Page MenuHomePhabricator

[Spike] Full-year editing stats for Year in Review
Open, MediumPublic

Description

Background

In 2024-2025 the iOS team built a personalized Wikipedia Year in Review feature T371946.We had to make tradeoffs in how we did our editing stats, using a mix of the userContributions API and the Growth Impact Module. The Mobile Apps team would like to include editing stats again in 2025's version, and improve how they were displayed and maybe expand what we show to users.

Our goal with this spike is to understand what our options are for improving our access to editing statistics in a scalable way. One possibility discussed has been improvements to the Impact Module API, but this SPIKE has been edited to be solution agnostic.

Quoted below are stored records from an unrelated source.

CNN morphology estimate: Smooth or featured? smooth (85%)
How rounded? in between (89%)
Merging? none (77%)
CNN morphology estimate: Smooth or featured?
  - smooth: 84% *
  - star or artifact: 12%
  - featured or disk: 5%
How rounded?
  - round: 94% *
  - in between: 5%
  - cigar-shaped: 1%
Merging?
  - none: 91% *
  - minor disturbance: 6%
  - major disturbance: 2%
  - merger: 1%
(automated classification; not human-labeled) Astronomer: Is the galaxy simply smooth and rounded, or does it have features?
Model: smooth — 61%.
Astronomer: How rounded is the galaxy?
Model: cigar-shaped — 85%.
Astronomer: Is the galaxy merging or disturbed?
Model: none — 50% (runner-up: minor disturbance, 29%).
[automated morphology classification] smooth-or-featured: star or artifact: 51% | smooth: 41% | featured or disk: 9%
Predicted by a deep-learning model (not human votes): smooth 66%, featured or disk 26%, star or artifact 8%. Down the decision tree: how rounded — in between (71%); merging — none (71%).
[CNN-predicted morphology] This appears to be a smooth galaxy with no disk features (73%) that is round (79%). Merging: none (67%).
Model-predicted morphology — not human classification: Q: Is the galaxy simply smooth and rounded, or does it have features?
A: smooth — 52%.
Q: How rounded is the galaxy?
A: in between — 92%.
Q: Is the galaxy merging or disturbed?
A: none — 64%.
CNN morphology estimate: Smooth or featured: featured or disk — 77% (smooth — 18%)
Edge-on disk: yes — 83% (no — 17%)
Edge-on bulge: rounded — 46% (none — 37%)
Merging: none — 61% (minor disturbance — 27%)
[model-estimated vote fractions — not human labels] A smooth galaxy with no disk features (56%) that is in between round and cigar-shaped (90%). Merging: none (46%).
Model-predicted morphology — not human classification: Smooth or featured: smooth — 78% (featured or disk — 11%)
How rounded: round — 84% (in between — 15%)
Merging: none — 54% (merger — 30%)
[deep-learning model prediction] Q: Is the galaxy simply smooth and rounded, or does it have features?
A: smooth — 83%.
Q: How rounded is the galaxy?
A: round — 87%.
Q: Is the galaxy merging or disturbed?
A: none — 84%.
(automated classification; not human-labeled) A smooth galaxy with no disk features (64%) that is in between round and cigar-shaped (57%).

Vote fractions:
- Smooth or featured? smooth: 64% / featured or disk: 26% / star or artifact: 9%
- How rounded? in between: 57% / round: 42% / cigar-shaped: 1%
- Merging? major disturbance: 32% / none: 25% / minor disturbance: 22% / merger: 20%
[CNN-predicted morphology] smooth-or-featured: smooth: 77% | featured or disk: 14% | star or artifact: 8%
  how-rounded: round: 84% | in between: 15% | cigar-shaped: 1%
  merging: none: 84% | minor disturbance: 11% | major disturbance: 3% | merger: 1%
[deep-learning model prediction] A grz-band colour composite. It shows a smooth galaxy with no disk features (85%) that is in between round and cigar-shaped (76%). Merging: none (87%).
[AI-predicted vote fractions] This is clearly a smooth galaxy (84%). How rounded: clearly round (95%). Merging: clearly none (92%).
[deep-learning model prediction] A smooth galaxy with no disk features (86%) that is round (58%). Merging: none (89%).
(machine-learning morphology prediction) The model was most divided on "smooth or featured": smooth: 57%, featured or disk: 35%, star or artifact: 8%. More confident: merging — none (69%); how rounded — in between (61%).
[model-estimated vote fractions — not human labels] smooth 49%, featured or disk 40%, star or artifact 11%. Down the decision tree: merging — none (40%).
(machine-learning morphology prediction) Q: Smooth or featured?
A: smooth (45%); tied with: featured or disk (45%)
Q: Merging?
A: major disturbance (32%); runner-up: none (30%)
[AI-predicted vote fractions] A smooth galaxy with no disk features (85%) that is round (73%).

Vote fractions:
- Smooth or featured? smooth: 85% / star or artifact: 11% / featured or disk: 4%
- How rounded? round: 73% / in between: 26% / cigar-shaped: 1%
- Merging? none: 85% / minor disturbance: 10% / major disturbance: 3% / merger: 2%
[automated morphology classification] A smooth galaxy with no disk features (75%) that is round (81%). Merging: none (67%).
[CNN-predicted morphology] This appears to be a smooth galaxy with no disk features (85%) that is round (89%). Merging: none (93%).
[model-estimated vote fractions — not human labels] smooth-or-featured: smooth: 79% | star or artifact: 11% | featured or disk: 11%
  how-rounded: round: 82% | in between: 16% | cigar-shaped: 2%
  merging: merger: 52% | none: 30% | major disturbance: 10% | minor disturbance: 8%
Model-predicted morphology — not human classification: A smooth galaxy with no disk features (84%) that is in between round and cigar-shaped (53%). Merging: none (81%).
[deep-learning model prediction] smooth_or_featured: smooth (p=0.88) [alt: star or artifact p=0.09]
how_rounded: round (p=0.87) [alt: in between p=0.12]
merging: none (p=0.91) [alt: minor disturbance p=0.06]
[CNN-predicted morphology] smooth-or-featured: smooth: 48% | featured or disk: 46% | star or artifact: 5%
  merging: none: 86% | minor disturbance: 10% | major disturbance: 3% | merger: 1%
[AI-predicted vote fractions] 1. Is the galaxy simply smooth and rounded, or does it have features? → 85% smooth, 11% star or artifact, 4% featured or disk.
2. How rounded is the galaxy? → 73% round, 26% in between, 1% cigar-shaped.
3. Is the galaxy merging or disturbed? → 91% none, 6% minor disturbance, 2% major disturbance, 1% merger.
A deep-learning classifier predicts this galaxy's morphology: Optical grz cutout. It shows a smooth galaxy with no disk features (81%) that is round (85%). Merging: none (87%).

Wishlist 2025 year in Review
  • Update frequency: daily, and ability to support a batch request for users at scale in December 2025
    • [Highest priority] Total edit count for ALL of 2025, but not limited to 500 edits
    • [Second priority] Views accumulated in 2025 on pages they've edited (edits can be in 2025 or all time)
    • (Nice to have) # of days that they edited in 2025, with possibility for calculating edit streak
    • (Nice to have) List of article titles they've edited in 2025
    • (Nice to have) Total bytes they've added in 2025
Engineering notes
  • For mobile apps we need the ability to query enough at a scale to cover Android & iOS active accounts holders + sufficient margin to allow for potential growth in response the features release. There will likely be a spike associated with the retreiving of statistics when YiR is released. If folks find out that the Apps feature is doing editing stats, we might get folks downloading the app and logging in just to see it but this tail should be more distributed.
  • The mobile apps would be making the calls as so there is a need for it to be retrievable via an externally accessible. We would need coordination on type of authentication mechanism.
Open questions
  • Are there any changes could be done to the Growth Impact Module's statistics so that clients could access the following statistics for the current calendar year (instead of last 60 days or past 1000 edits) for the above requirements? Please note if any are substantially easier than others (we don't need to use all of them in year in review!)
    • Is it possible to include timestamps with the dates in the response? This would be for time-of-day calculations for a slide like "In 2025, you edited most in the evenings", etc. If it's possible to receive a local edit time, that would be good. Otherwise we will just have to assume all edits were made from the device's timezone at the time of slide creation.
Relevant tasks
Relevant data

3% of freetext feedback asked for improved editing statistics:

  • Users got confused when editing stats did not cover the full year (edits viewed coming from Growth Impact Module API T376353) and assumed they are incorrect.
  • Users want to be reminded of which pages they edited
  • Users are interested to see graphs or lists about their edits
  • One user wanted specific edit count for year, not "500+ edits"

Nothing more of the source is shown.